Copyright is a form of protection provided by the laws of the United States (title 17, U. S. Code) to the authors of “original works of authorship,” including literary, dramatic, musical, artistic, and certain other intellectual works. This protection is available to both published and unpublished works. Copyright law protects original works, such as websites, books, music, paintings, photos and video.
An original work
A work is “original” if it contains some elements you created and did not borrow from others. Typically, when you create an original work, you own the copyright. As the copyright owner, you can control how others use your work. For example, if you write a movie script, you have the right to, and can prevent others from, copying your script, sharing it with others (“distributing it”), making a movie or book from your script (a “derivative work”), or publicly performing your script as a play or movie. You also have the ability to sell or give away these rights. In other words, you could sell the right to make a movie based on your script to a movie studio.
If you use someone else’s copyrighted materials without permission, that use generally violates the copyright owner’s exclusive rights, and is copyright infringement. So if you create a new work and include parts of other people’s works in it (such as an existing photo, lengthy quotes from a book or a loop from a song), you must own or have permission to use the elements you borrow. For example, if your script is based on an existing popular series, you should obtain permission to use the elements you borrow from the series.
Copyright law is different from the law of personal property. If you buy a physical object, such as a movie on DVD, you own the physical object. You do not, however, obtain ownership of the “copyrights” (the rights to make copies, distribute, make derivatives and publicly perform or display) in the content of the movie. The fact that you have obtained physical possession of a DVD does not automatically grant you the right to copy or share it.
If you make your own movie, it may include many copyrighted works in it. So, if you decide to make a movie based on your script, you must either create all elements of it on your own, or have permission to use the elements you borrow. Especially keep in mind that photos or artwork hanging on the walls of your sets and music on the soundtrack (even if you own the CD or MP3) may be copyrighted. You should not include copyrighted works such as these in your movie without authorization.
A few other things to keep in mind are:
Just because a work does not include a copyright notice (e.g., © 2007 Suchandsuch Corporation) does not mean the work is in the public domain. Copyright notices are generally not required for works to be protected by copyright.

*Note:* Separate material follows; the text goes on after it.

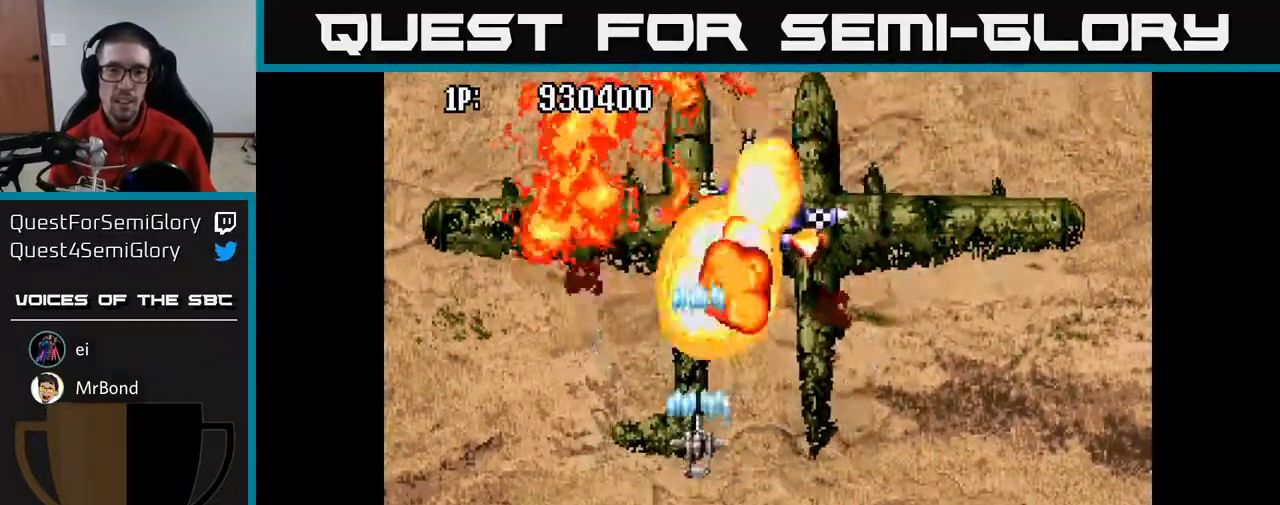
{"buttons": ["A", "DPAD_DOWN"], "left_stick": "center", "right_stick": "center", "events": [[200, "DPAD_RIGHT", "down"], [483, "DPAD_RIGHT", "up"]]}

Isn’t it in the public domain?
Just because a work is freely available, does not mean it is in the “ public domain .” Copyright is for a limited term; it does not last forever. In the copyright context, “public domain” means the copyright term has expired. Once a work is in the public domain, it may be freely used without permission from the copyright owner.
Determining the term of copyright can be complex, particularly because copyright laws vary from country to country. Also, even if the copyright on a work has expired, you should be careful about how you use a public domain work. For example, a book may be in the public domain, but it might not be okay to scan the book cover to cover and post it on the internet. This is because the particular version of the book may contain new material subject to copyright that is not in the public domain, such as cover art or footnotes.
What about fair use?
In limited situations, you can use copyrighted works without permission from the copyright holder. It can be difficult to figure out whether use of copyrighted works without permission is legal, though, because the laws in this area are often vague and vary from country to country.

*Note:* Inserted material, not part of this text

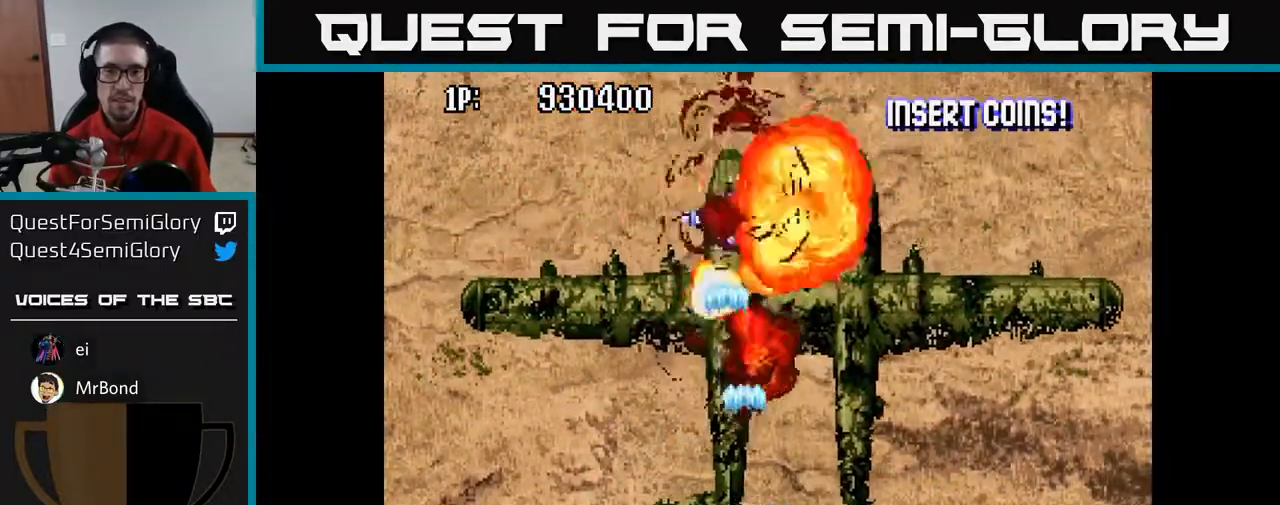
{"buttons": ["A", "DPAD_UP", "DPAD_RIGHT"], "left_stick": "center", "right_stick": "center", "events": [[17, "DPAD_DOWN", "up"], [50, "DPAD_LEFT", "down"], [50, "DPAD_UP", "down"], [133, "DPAD_LEFT", "up"], [283, "DPAD_LEFT", "down"], [367, "DPAD_LEFT", "up"], [500, "DPAD_RIGHT", "down"]]}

The copyright law in the United States has a doctrine called “ fair use ”. Fair use provides a defense to copyright infringement in some circumstances. For example, fair use allows documentary filmmakers to use very short clips of copyrighted movies, music and news footage without permission from the copyright owner. Fair use is a difficult concept because determining whether something is a fair use involves weighing four factors. Unfortunately, weighing the fair use factors rarely results in a clear-cut answer.
Rather than applying a fair use test, many other countries have specific exceptions to copyright infringement. The number and type of exceptions vary by country, but they frequently allow copyrighted materials to be used without permission from the copyright holder for activities such as nonprofit research, teaching, news reporting, or private study.
If you incorrectly decide that something is a fair use or falls into an exception to copyright infringement, you could be held criminally and civilly liable and have to pay damages. So talk to a lawyer if you have questions regarding fair uses of copyrighted works.
What happens if you upload copyrighted materials to a website without permission?
By law, web hosts are required to take down videos, music, photographs or other content you upload onto a website infringes someone else’s copyright. If you believe that the web host has mistakenly taken down content you uploaded that you own or have permission to upload, notify them of that. Finally, if you upload infringing content repeatedly, a web host will terminate your account and you could face criminal and civil penalties. So please, respect other people’s copyrights.